Commerce Minister Betsy Díaz Velázquez told the state-run Cuban News Agency that various forms of rationing would be employed in order to deal with shortages of staple foods. She blamed the hardening of the U.S. trade embargo by the Trump administration. Economists give equal or greater blame to a plunge in aid from Venezuela, where the collapse of the state-run oil company has led to a nearly two-thirds cut in shipments of subsidized fuel that Cuba used for power and to earn hard currency on the open market.

The Cuban regime is yelling again about a U.S. 'embargo,' which is complete nonsense, given that not only is there no embargo, but even when there was one, it excluded food and medicine.  A few communist officials engaged in acts such as dissident torture have earned themselves some U.S. sanctions of late.  But that's hardly an embargo.

In reality, the problem is money.  The Cuban socialist regime imports nearly all its sustenance, which takes money — $2 billion, according to the AP report.  The communists in charge make all decisions about what is to be bought and brought into the country, and somehow they can't buy anything now.  That's a function of the fact that the regime used to get a lot of money from the international sugar-daddy nations it needed to prop itself up, such as Russia at one time, and then Venezuela, whose oil earnings up until recently did the job.

Not only has Cuba lost Russia as a big sponsor (there is reason to think Russia still helps a little), but it's lost Venezuela, which used to ship 100,000 barrels of oil daily to the communist regime, something the Castro dictatorship would then sell at full price on international markets.  You didn't think the regime would use that oil to supply Cubans, did you?

The Cubans have also lost Algeria, as I noted here.  And they've lost once-socialist Brazil, noted there, too.  While Russia and Venezuela get all the press, plenty of other players have been on hand to help keep the regime afloat and Uncle Sam tweaked.  They're gone now.  They've crashed out on their own, seen their dictatorships thrown out, or decided they don't want to annoy President Trump anymore.

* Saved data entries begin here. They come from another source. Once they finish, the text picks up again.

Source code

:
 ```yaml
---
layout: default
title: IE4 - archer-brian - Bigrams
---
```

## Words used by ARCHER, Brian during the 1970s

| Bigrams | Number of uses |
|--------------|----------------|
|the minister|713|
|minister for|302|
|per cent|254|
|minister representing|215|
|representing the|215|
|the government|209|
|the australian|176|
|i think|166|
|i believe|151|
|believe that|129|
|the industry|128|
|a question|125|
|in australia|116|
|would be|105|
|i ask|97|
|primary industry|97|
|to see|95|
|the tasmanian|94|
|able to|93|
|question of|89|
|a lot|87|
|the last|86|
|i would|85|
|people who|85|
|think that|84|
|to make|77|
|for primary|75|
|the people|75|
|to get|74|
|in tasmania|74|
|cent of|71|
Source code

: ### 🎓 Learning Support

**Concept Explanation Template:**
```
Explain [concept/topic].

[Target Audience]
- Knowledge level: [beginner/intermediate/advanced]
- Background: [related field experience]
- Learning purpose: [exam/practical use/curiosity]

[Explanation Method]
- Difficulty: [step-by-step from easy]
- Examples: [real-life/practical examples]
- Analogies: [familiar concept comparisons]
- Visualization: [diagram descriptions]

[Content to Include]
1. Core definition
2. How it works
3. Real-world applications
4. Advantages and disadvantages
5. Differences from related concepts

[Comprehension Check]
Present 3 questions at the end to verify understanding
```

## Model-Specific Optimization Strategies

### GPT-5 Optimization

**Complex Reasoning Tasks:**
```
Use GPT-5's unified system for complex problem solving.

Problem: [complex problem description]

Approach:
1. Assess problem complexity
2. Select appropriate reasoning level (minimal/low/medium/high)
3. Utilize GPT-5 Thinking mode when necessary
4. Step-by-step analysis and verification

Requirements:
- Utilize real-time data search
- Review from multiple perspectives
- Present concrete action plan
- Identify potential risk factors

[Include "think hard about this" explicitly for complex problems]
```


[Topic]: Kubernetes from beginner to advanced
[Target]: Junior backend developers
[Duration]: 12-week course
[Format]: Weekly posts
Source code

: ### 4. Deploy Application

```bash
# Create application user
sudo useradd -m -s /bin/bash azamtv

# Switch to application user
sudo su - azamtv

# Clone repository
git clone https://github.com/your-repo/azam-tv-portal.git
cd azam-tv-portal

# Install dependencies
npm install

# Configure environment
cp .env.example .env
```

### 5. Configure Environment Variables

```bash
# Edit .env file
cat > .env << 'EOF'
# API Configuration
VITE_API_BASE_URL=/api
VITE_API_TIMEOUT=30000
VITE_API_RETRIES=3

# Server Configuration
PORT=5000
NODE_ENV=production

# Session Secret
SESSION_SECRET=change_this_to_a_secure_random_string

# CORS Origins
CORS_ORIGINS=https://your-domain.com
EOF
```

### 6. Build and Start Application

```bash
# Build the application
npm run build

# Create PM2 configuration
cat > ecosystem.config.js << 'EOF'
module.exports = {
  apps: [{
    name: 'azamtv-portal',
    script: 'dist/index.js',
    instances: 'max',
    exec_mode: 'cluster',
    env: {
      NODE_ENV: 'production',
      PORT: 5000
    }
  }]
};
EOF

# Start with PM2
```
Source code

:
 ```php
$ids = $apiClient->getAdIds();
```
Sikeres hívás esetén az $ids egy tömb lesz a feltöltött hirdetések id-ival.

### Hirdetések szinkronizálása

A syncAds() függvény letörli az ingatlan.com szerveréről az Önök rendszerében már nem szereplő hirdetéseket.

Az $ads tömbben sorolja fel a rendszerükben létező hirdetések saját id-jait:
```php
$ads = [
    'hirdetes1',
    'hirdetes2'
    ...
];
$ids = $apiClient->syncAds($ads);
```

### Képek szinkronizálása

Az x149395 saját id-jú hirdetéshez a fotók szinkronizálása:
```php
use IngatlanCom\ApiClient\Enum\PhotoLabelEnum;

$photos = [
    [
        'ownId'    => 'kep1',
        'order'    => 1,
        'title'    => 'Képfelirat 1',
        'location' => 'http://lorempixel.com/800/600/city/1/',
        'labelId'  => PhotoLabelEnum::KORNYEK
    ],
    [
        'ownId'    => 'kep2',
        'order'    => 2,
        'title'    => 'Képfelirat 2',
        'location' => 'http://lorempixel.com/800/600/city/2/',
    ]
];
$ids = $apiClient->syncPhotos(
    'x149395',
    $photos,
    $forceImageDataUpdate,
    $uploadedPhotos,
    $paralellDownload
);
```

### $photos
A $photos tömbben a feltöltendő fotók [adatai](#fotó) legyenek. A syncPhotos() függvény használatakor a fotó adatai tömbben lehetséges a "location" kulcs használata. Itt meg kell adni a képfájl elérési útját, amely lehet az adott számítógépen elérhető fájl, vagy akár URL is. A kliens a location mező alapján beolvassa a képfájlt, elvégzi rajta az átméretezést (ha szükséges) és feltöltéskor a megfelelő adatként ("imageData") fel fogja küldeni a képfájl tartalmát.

Which is a big problem for the ruling Castro family dictatorship.  With no sugar daddies, they are sunk.  And it's obvious they know this, given their assurances to the press that it won't be all that bad.  And one can hope Cubans take inspiration from places such as Algeria and rise up to get rid of this failure.

After all, why should any country need sugar daddies at all?  Normal countries don't, and pre-communism Cuba didn't, but these guys do.  It points to an even more fundamental problem: sustainability.  The fact is that under communism, Cuba produces virtually nothing of value itself.  The AP piece has some excellent quotes from ordinary Cubans showing that they do know what's really wrong:

Manuel Ordoñez, 43, who identified himself as a small business owner, said the new measures would do nothing to resolve Cuban's fundamental problems.

"What the country needs to do is produce. Sufficient merchandise is what will lead to shorter lines," he said.

What did Cuba do to its small business–owners once the Obama administration left power and there was no need to put on a Potemkin show of Havana Spring?

Trashed them, of course, with taxes, driving them out of business, blaming them as hoarders and wreckers, jailing a few, confiscating the earnings of others, shaking still others down.  It's been a hard, nasty, little reported slog for these tiny businesses, even as Cuba took great press for permitting them just a few years ago.

The Cuban quoted was trying to tell the AP that Castro's on-again, off-again permit of free enterprise, even in tiny amounts, is what might make Cuba a normal country, and we all know that Cuba largely shut that down.  Socialism wins, of course, but the people can't eat.

Don't expect anyone in the Bernie Sanders orbit to think that one through.  But it's obvious to the rest of us that sugar-daddy-free socialism cannot provide anything like a standard of living for people on its own merits, and now Cuba is going to get it.  One can only hope this leads to an Algeria-intensity revolt on an utterly failed regime and an utterly failed economic model as the well deserved result.